(Input Opens)

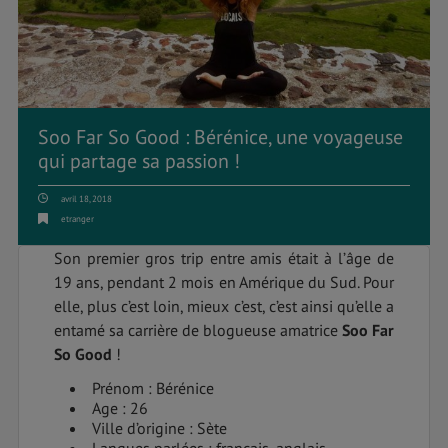
Soo Far So Good : Bérénice, une voyageuse
qui partage sa passion !
avril 18, 2018
etranger
Son premier gros trip entre amis était à l’âge de
19 ans, pendant 2 mois en Amérique du Sud. Pour
elle, plus c’est loin, mieux c’est, c’est ainsi qu’elle a
entamé sa carrière de blogueuse amatrice
Soo Far
So Good
!
Prénom : Bérénice
Age : 26
Ville d’origine : Sète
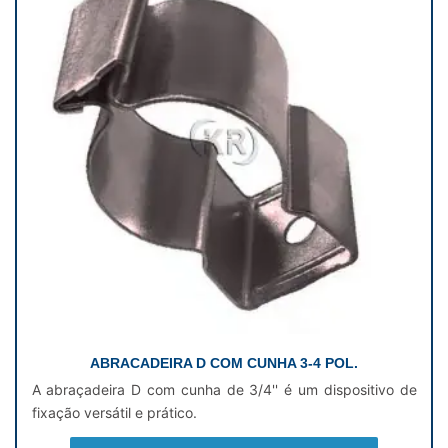
ABRACADEIRA D COM CUNHA 3-4 POL.
A abraçadeira D com cunha de 3/4'' é um dispositivo de
fixação versátil e prático.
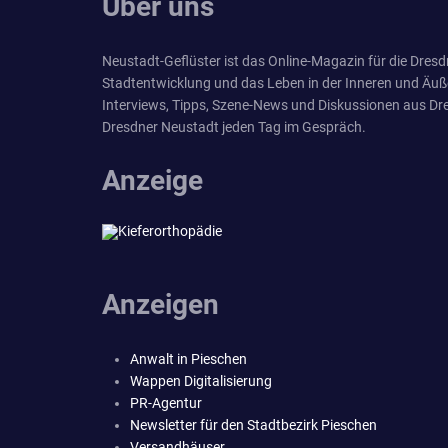
Über uns
Neustadt-Geflüster ist das Online-Magazin für die Dresdn
Stadtentwicklung und das Leben in der Inneren und Äuß
Interviews, Tipps, Szene-News und Diskussionen aus Dre
Dresdner Neustadt jeden Tag im Gespräch.
Anzeige
Anzeigen
Anwalt in Pieschen
Wappen Digitalisierung
PR-Agentur
Newsletter für den Stadtbezirk Pieschen
Versandhäuser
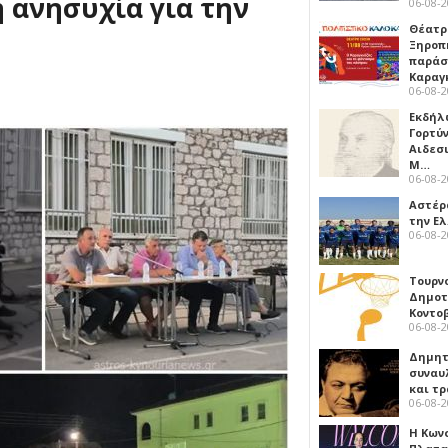
 ανησυχία για την
06-08-
Θέατρ
Ξηροπ
παράσ
Καραγ
06-08-
Εκδήλ
Γορτύ
Αιδεσ
Μ…
06-08-
Αστέρα
την Ε
06-08-
Τουρν
Δημοτ
Κοντο
06-08-
Δημητ
συναυ
και τ
06-08-
Η Κων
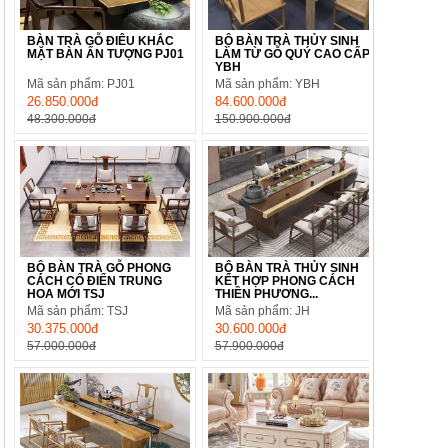
BÀN TRÀ GỖ ĐIÊU KHẮC
BỘ BÀN TRÀ THỦY SINH
MẶT BÀN ẤN TƯỢNG PJ01
LÀM TỪ GỖ QUÝ CAO CẤP
YBH
Mã sản phẩm: PJ01
Mã sản phẩm: YBH
26.850.000đ
84.600.000đ
48.300.000đ
150.900.000đ
BỘ BÀN TRÀ GỖ PHONG
BỘ BÀN TRÀ THỦY SINH
CÁCH CỔ ĐIỂN TRUNG
KẾT HỢP PHONG CÁCH
HOA MỚI TSJ
THIỀN PHƯƠNG...
Mã sản phẩm: TSJ
Mã sản phẩm: JH
30.375.000đ
30.600.000đ
57.000.000đ
57.900.000đ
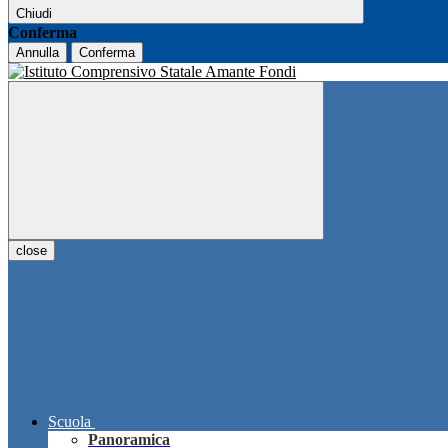
Chiudi
Conferma
Annulla
Conferma
close
Scuola
Panoramica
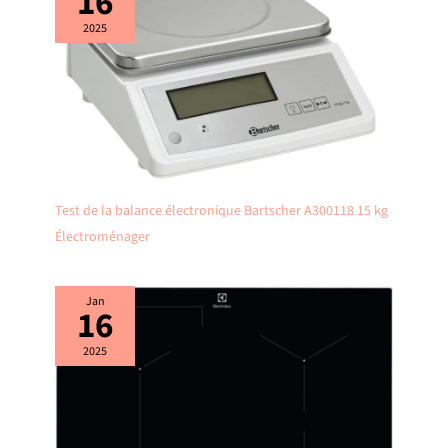
16
manière optimale
2025
Test de la balance électronique Bartscher A300118 15 kg
Électroménager
Jan
16
2025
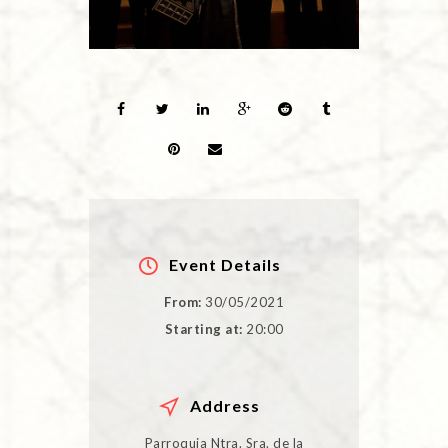
Event Details
From:
30/05/2021
Starting at:
20:00
Address
Parroquia Ntra. Sra. de la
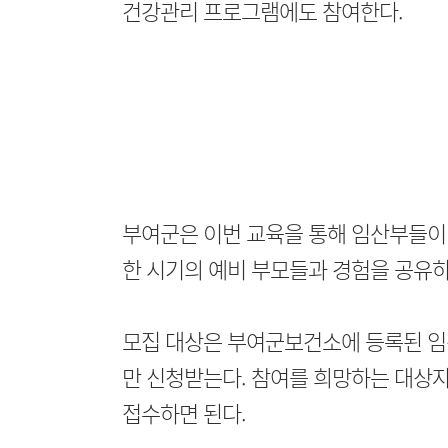
건강관리 프로그램에도 참여한다.
부여군은 이번 교육을 통해 임산부들이 
한 시기의 예비 부모들과 경험을 공유하
모집 대상은 부여군보건소에 등록된 임
만 신청받는다. 참여를 희망하는 대상
접수하면 된다.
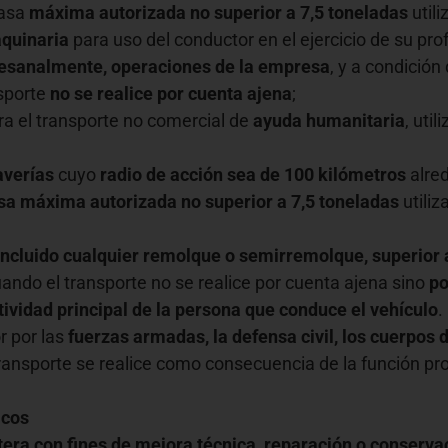
masa
máxima autorizada
no superior a 7,5 toneladas
utili
aquinaria
para uso del conductor en el ejercicio de su pro
esanalmente, operaciones de la empresa
, y a condición
nsporte
no se realice por cuenta ajena
;
ara el transporte no comercial de
ayuda humanitaria
, uti
averías
cuyo
radio de acción sea de 100 kilómetros
alred
a máxima autorizada no superior a 7,5 toneladas
utiliz
cluido cualquier remolque o semirremolque, superior a
uando el transporte no se realice por cuenta ajena sino
po
tividad principal de la persona que conduce el vehículo
.
r por las
fuerzas armadas, la defensa civil, los cuerpos
transporte se realice como consecuencia de la función p
icos
tera con fines de mejora técnica, reparación o conserva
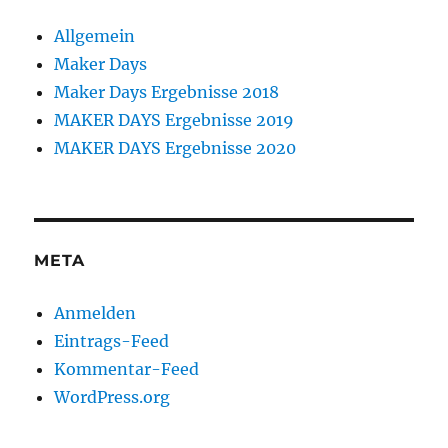
Allgemein
Maker Days
Maker Days Ergebnisse 2018
MAKER DAYS Ergebnisse 2019
MAKER DAYS Ergebnisse 2020
META
Anmelden
Eintrags-Feed
Kommentar-Feed
WordPress.org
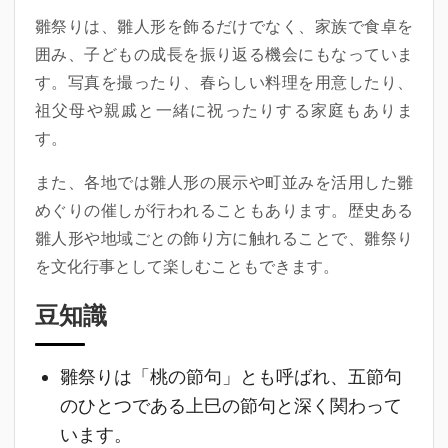
雛祭りは、雛人形を飾るだけでなく、家族で食卓を
囲み、子どもの成長を振り返る機会にもなっていま
す。写真を撮ったり、春らしい料理を用意したり、
祖父母や親戚と一緒に祝ったりする家庭もありま
す。
また、各地では雛人形の展示や町並みを活用した雛
めぐりの催しが行われることもあります。歴史ある
雛人形や地域ごとの飾り方に触れることで、雛祭り
を文化行事として楽しむこともできます。
豆知識
雛祭りは「桃の節句」とも呼ばれ、五節句
のひとつである上巳の節句と深く関わって
います。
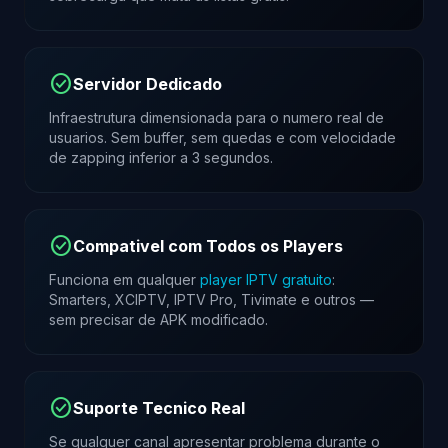
check_circle
Servidor Dedicado
Infraestrutura dimensionada para o numero real de
usuarios. Sem buffer, sem quedas e com velocidade
de zapping inferior a 3 segundos.
check_circle
Compativel com Todos os Players
Funciona em qualquer
player IPTV gratuito
:
Smarters, XCIPTV, IPTV Pro, Tivimate e outros —
sem precisar de APK modificado.
check_circle
Suporte Tecnico Real
Se qualquer canal apresentar problema durante o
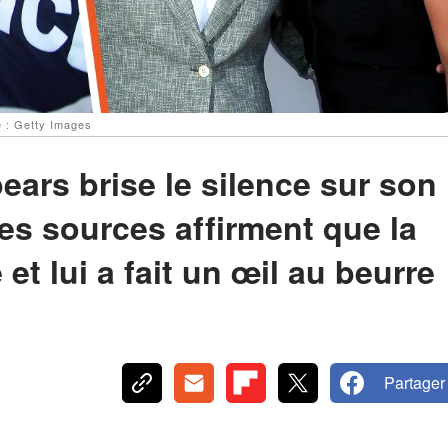
e : Getty Images
ears brise le silence sur son
es sources affirment que la
et lui a fait un œil au beurre
Partager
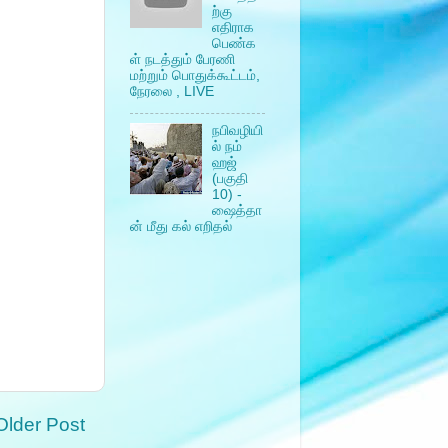
ற்கு
எதிராக
பெண்க
ள் நடத்தும் பேரணி
மற்றும் பொதுக்கூட்டம்,
நேரலை , LIVE
நபிவழியி
ல் நம்
ஹஜ்
(பகுதி
10) -
ஷைத்தா
ன் மீது கல் எறிதல்
Older Post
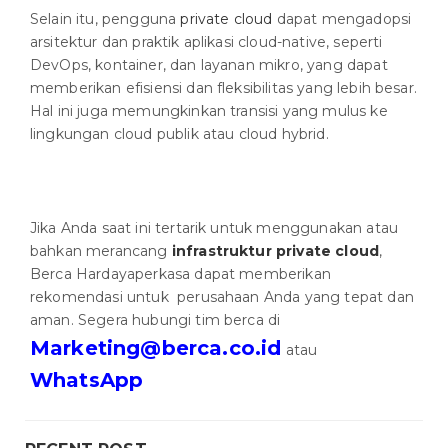
Selain itu, pengguna
private cloud
dapat mengadopsi
arsitektur dan praktik aplikasi cloud-native, seperti
DevOps, kontainer, dan layanan mikro, yang dapat
memberikan efisiensi dan fleksibilitas yang lebih besar.
Hal ini juga memungkinkan transisi yang mulus ke
lingkungan cloud publik atau cloud hybrid.
Jika Anda saat ini tertarik untuk menggunakan atau
bahkan merancang
infrastruktur private cloud
,
Berca Hardayaperkasa dapat memberikan
rekomendasi untuk perusahaan Anda yang tepat dan
aman. Segera hubungi tim berca di
Marketing@berca.co.id
atau
WhatsApp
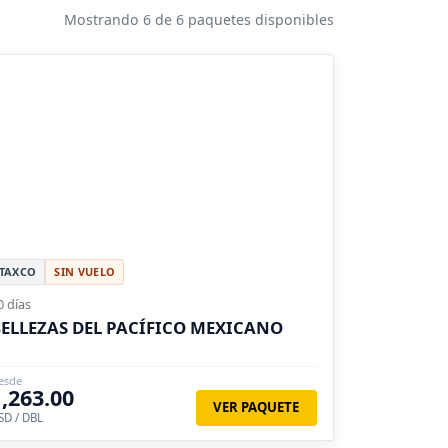
Mostrando 6 de 6 paquetes disponibles
TAXCO
SIN VUELO
0 días
ELLEZAS DEL PACÍFICO MEXICANO
esde
1,263.00
VER PAQUETE
SD / DBL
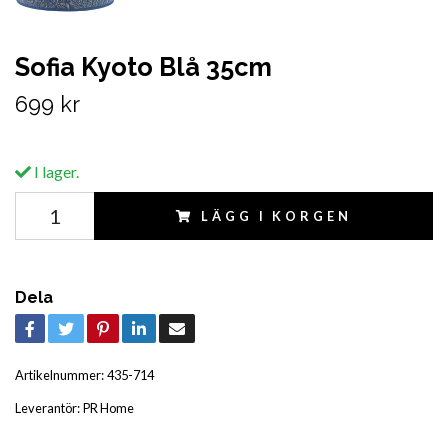
Sofia Kyoto Blå 35cm
699 kr
I lager.
LÄGG I KORGEN
Dela
Artikelnummer:
435-714
Leverantör:
PR Home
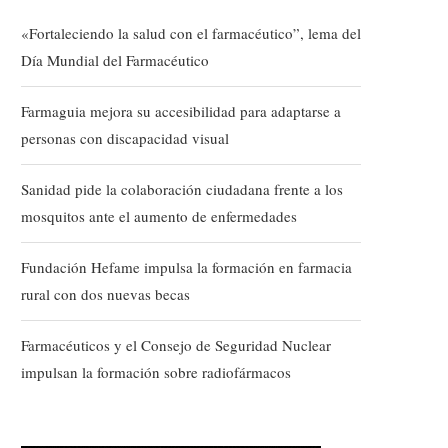
«Fortaleciendo la salud con el farmacéutico”, lema del
Día Mundial del Farmacéutico
Farmaguia mejora su accesibilidad para adaptarse a
personas con discapacidad visual
Sanidad pide la colaboración ciudadana frente a los
mosquitos ante el aumento de enfermedades
Fundación Hefame impulsa la formación en farmacia
rural con dos nuevas becas
Farmacéuticos y el Consejo de Seguridad Nuclear
impulsan la formación sobre radiofármacos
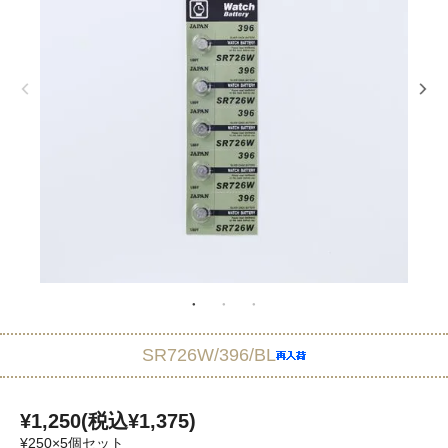
SR726W/396/BL
¥1,250(税込¥1,375)
¥250×5個セット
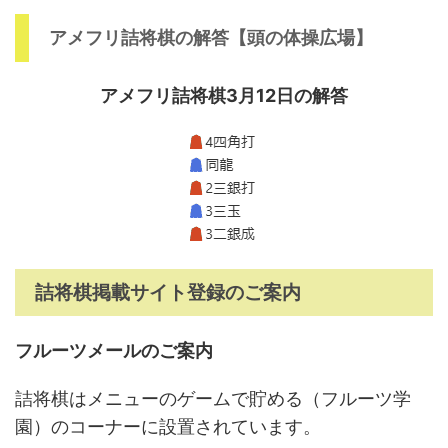
アメフリ詰将棋の解答【頭の体操広場】
アメフリ詰将棋3月12日の解答
詰将棋掲載サイト登録のご案内
フルーツメールのご案内
詰将棋はメニューのゲームで貯める（フルーツ学
園）のコーナーに設置されています。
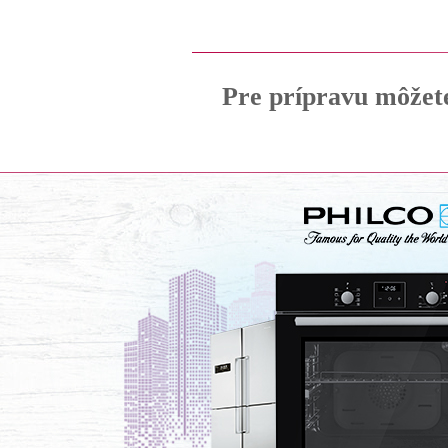
Pre prípravu môžet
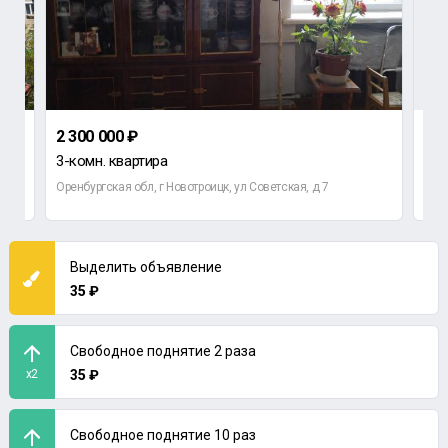
2 300 000 ₽
1 1
3-комн. квартира
1-к
Оренбургская обл, г Новотроицк, ул Советская, д 7
Орен
Выделить объявление
35 ₽
Свободное поднятие 2 раза
x2
35 ₽
Свободное поднятие 10 раз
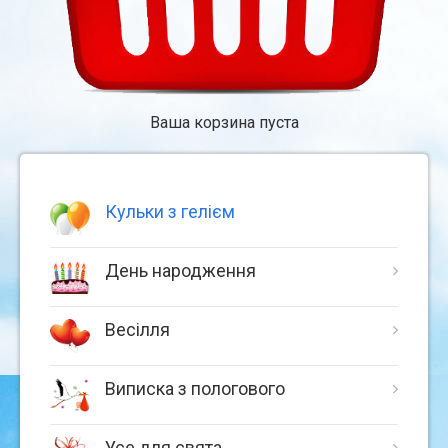
Ваша корзина пуста
Кульки з гелієм
День народження
Весілля
Виписка з пологового
Усе для свята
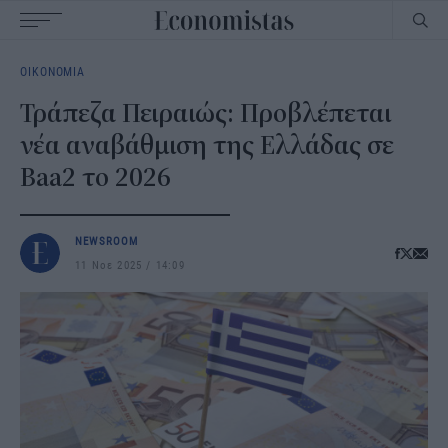
Main
ΟΙΚΟΝΟΜΙΑ
navigation
Τράπεζα Πειραιώς: Προβλέπεται
νέα αναβάθμιση της Ελλάδας σε
Baa2 το 2026
NEWSROOM
11 Νοε 2025
14:09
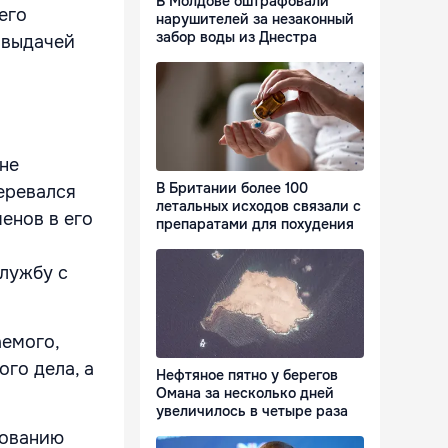
В Молдове оштрафовали
его
нарушителей за незаконный
забор воды из Днестра
с выдачей
не
В Британии более 100
еревался
летальных исходов связали с
енов в его
препаратами для похудения
лужбу с
аемого,
го дела, а
Нефтяное пятно у берегов
Омана за несколько дней
увеличилось в четыре раза
рованию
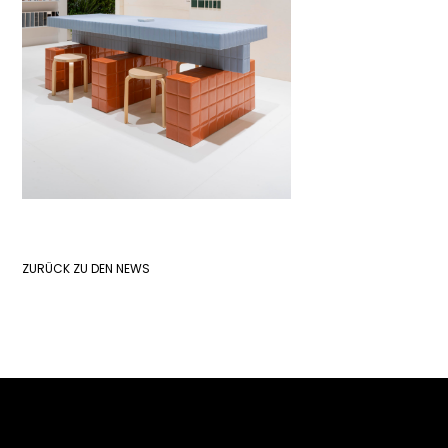
ZURÜCK ZU DEN NEWS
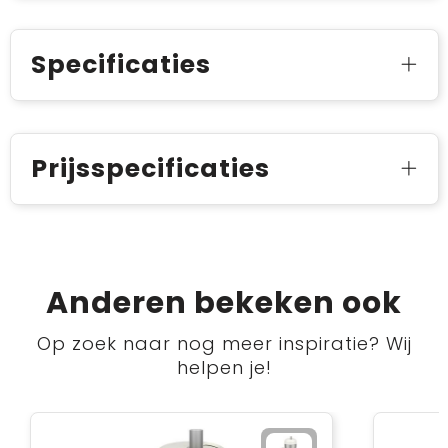
Specificaties
Prijsspecificaties
Anderen bekeken ook
Op zoek naar nog meer inspiratie? Wij
helpen je!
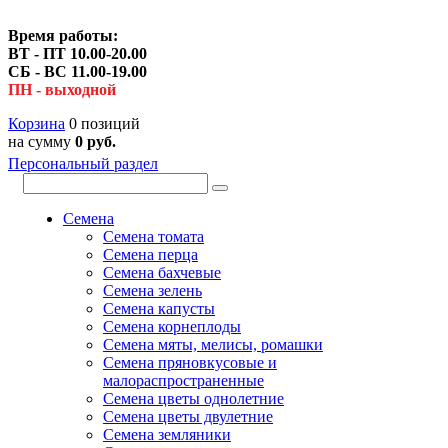
Время работы:
ВТ - ПТ 10.00-20.00
СБ - ВС 11.00-19.00
ПН - выходной
Корзина
0 позиций
на сумму
0 руб.
Персональный раздел
Семена
Семена томата
Семена перца
Семена бахчевые
Семена зелень
Семена капусты
Семена корнеплоды
Семена мяты, мелисы, ромашки
Семена пряновкусовые и
малораспространенные
Семена цветы однолетние
Семена цветы двулетние
Семена земляники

(Input Closes)

(What this task involves): Within the data above, repeat exactly the lines from the one bearing "Mã sản phẩm: JH" through the one bearing "para uso del". Include no pictures and nothing else.

(Answer to the exercise):
Mã sản phẩm: JH
30.375.000đ
30.600.000đ
57.000.000đ
57.900.000đ
Chiudi
Conferma
Annulla
Conferma
close
Scuola
Panoramica
16
manière optimale
2025
Test de la balance électronique Bartscher A300118 15 kg
Électroménager
Jan
16
2025
Event Details
From:
30/05/2021
Starting at:
20:00
Address
Parroquia Ntra. Sra. de la
건강관리 프로그램에도 참여한다.
부여군은 이번 교육을 통해 임산부들이 
한 시기의 예비 부모들과 경험을 공유하
모집 대상은 부여군보건소에 등록된 임
만 신청받는다. 참여를 희망하는 대상
접수하면 된다.
masa
máxima autorizada
no superior a 7,5 toneladas
utili
aquinaria
para uso del conductor en el ejercicio de su pro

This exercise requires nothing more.